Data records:
==============================
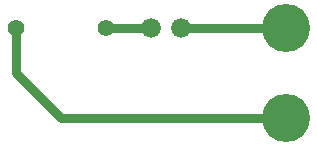
<source format=gbl>
G04 (created by PCBNEW (2013-may-18)-stable) date sáb 17 oct 2015 08:08:27 CDT*
%MOIN*%
G04 Gerber Fmt 3.4, Leading zero omitted, Abs format*
%FSLAX34Y34*%
G01*
G70*
G90*
G04 APERTURE LIST*
%ADD10C,0.00393701*%
%ADD11C,0.055*%
%ADD12C,0.066*%
%ADD13C,0.16*%
%ADD14C,0.0293307*%
G04 APERTURE END LIST*
G54D10*
G54D11*
X67000Y-49500D03*
X70000Y-49500D03*
G54D12*
X71500Y-49500D03*
X72500Y-49500D03*
G54D13*
X76000Y-49500D03*
X76000Y-52500D03*
G54D14*
X71500Y-49500D02*
X70000Y-49500D01*
X76000Y-49500D02*
X72500Y-49500D01*
X67000Y-49500D02*
X67000Y-51000D01*
X68500Y-52500D02*
X76000Y-52500D01*
X67000Y-51000D02*
X68500Y-52500D01*
M02*

</source>
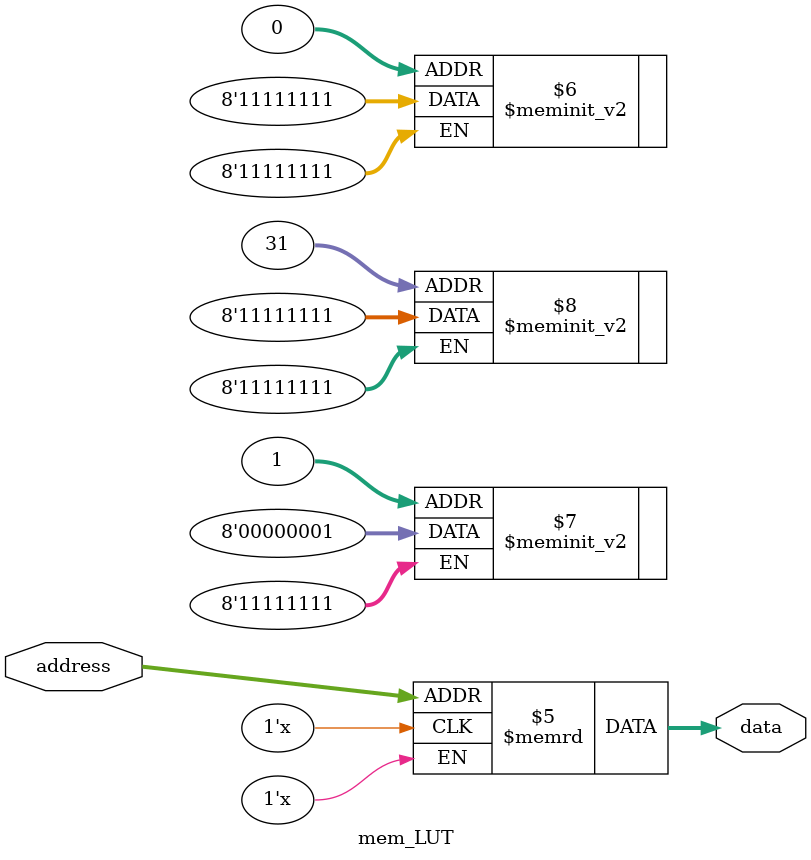
<source format=sv>
module mem_LUT (
  input [4:0] address,
  output logic [7:0] data
);

 logic [7:0] lut [0:31];

  initial begin
    lut[0] = 255;             // Zero memory location
    lut[1] = 8'b00000001;
    // ...
    lut[31] = 8'b11111111;
  end

  always_comb begin
    data = lut[address];
  end

endmodule

</source>
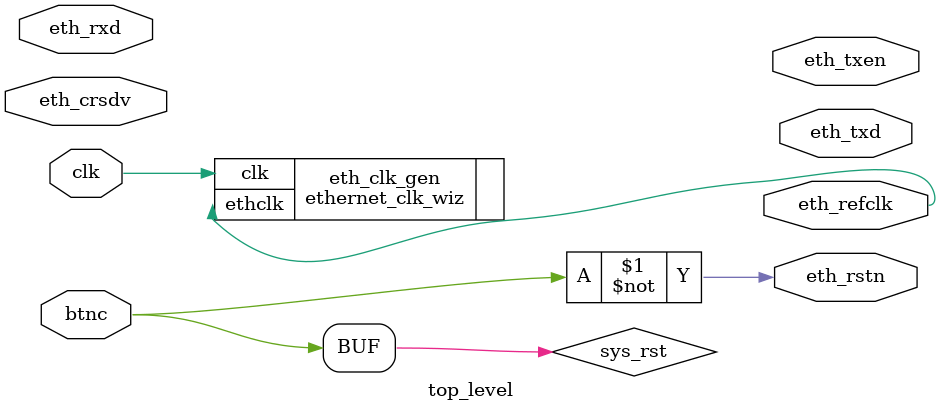
<source format=sv>
`default_nettype none

module top_level(
    input wire clk, //clock @ 100 mhz
    input wire btnc, //btnc (used for reset)
    input wire eth_crsdv,
    input wire [1:0] eth_rxd,

    output logic eth_rstn,
    output logic eth_refclk,
    output logic eth_txen,
    output logic [1:0] eth_txd
    );

    //system reset switch linking
    logic sys_rst; //global system reset
    assign sys_rst = btnc; //just done to make sys_rst more obvious
    assign eth_rstn = ~btnc;

    // Generating 50 mhz ethernet clk and 65 mhz camera clk
    ethernet_clk_wiz eth_clk_gen(
        .clk(clk),
        .ethclk(eth_refclk));

    logic clk_65mhz;
    camera_clk_wiz camera_clk_gen(
        .clk(clk_100mhz),
        .clk_out1(clk_65mhz)
    );

    

endmodule

`timescale 1ns / 1ps
`default_nettype wire
</source>
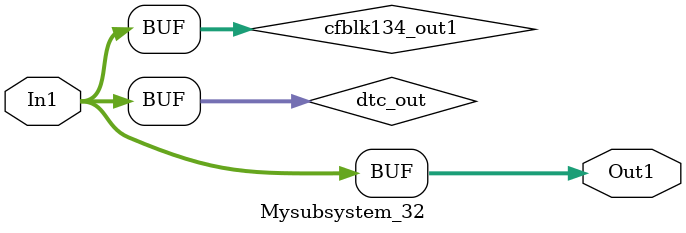
<source format=v>



`timescale 1 ns / 1 ns

module Mysubsystem_32
          (In1,
           Out1);


  input   [7:0] In1;  // uint8
  output  [7:0] Out1;  // uint8


  wire [7:0] dtc_out;  // ufix8
  wire [7:0] cfblk134_out1;  // uint8


  assign dtc_out = In1;



  assign cfblk134_out1 = dtc_out;



  assign Out1 = cfblk134_out1;

endmodule  // Mysubsystem_32


</source>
==============================
WORK INSTRUCTION:
An exact copy of the entries, without any pictures, is what the answer should be.

YOUR RESPONSE:
<source format=gbl>
G04 (created by PCBNEW (2013-may-18)-stable) date sáb 17 oct 2015 08:08:27 CDT*
%MOIN*%
G04 Gerber Fmt 3.4, Leading zero omitted, Abs format*
%FSLAX34Y34*%
G01*
G70*
G90*
G04 APERTURE LIST*
%ADD10C,0.00393701*%
%ADD11C,0.055*%
%ADD12C,0.066*%
%ADD13C,0.16*%
%ADD14C,0.0293307*%
G04 APERTURE END LIST*
G54D10*
G54D11*
X67000Y-49500D03*
X70000Y-49500D03*
G54D12*
X71500Y-49500D03*
X72500Y-49500D03*
G54D13*
X76000Y-49500D03*
X76000Y-52500D03*
G54D14*
X71500Y-49500D02*
X70000Y-49500D01*
X76000Y-49500D02*
X72500Y-49500D01*
X67000Y-49500D02*
X67000Y-51000D01*
X68500Y-52500D02*
X76000Y-52500D01*
X67000Y-51000D02*
X68500Y-52500D01*
M02*

</source>
<source format=sv>
module mem_LUT (
  input [4:0] address,
  output logic [7:0] data
);

 logic [7:0] lut [0:31];

  initial begin
    lut[0] = 255;             // Zero memory location
    lut[1] = 8'b00000001;
    // ...
    lut[31] = 8'b11111111;
  end

  always_comb begin
    data = lut[address];
  end

endmodule

</source>
<source format=sv>
`default_nettype none

module top_level(
    input wire clk, //clock @ 100 mhz
    input wire btnc, //btnc (used for reset)
    input wire eth_crsdv,
    input wire [1:0] eth_rxd,

    output logic eth_rstn,
    output logic eth_refclk,
    output logic eth_txen,
    output logic [1:0] eth_txd
    );

    //system reset switch linking
    logic sys_rst; //global system reset
    assign sys_rst = btnc; //just done to make sys_rst more obvious
    assign eth_rstn = ~btnc;

    // Generating 50 mhz ethernet clk and 65 mhz camera clk
    ethernet_clk_wiz eth_clk_gen(
        .clk(clk),
        .ethclk(eth_refclk));

    logic clk_65mhz;
    camera_clk_wiz camera_clk_gen(
        .clk(clk_100mhz),
        .clk_out1(clk_65mhz)
    );

    

endmodule

`timescale 1ns / 1ps
`default_nettype wire
</source>
<source format=v>



`timescale 1 ns / 1 ns

module Mysubsystem_32
          (In1,
           Out1);


  input   [7:0] In1;  // uint8
  output  [7:0] Out1;  // uint8


  wire [7:0] dtc_out;  // ufix8
  wire [7:0] cfblk134_out1;  // uint8


  assign dtc_out = In1;



  assign cfblk134_out1 = dtc_out;



  assign Out1 = cfblk134_out1;

endmodule  // Mysubsystem_32


</source>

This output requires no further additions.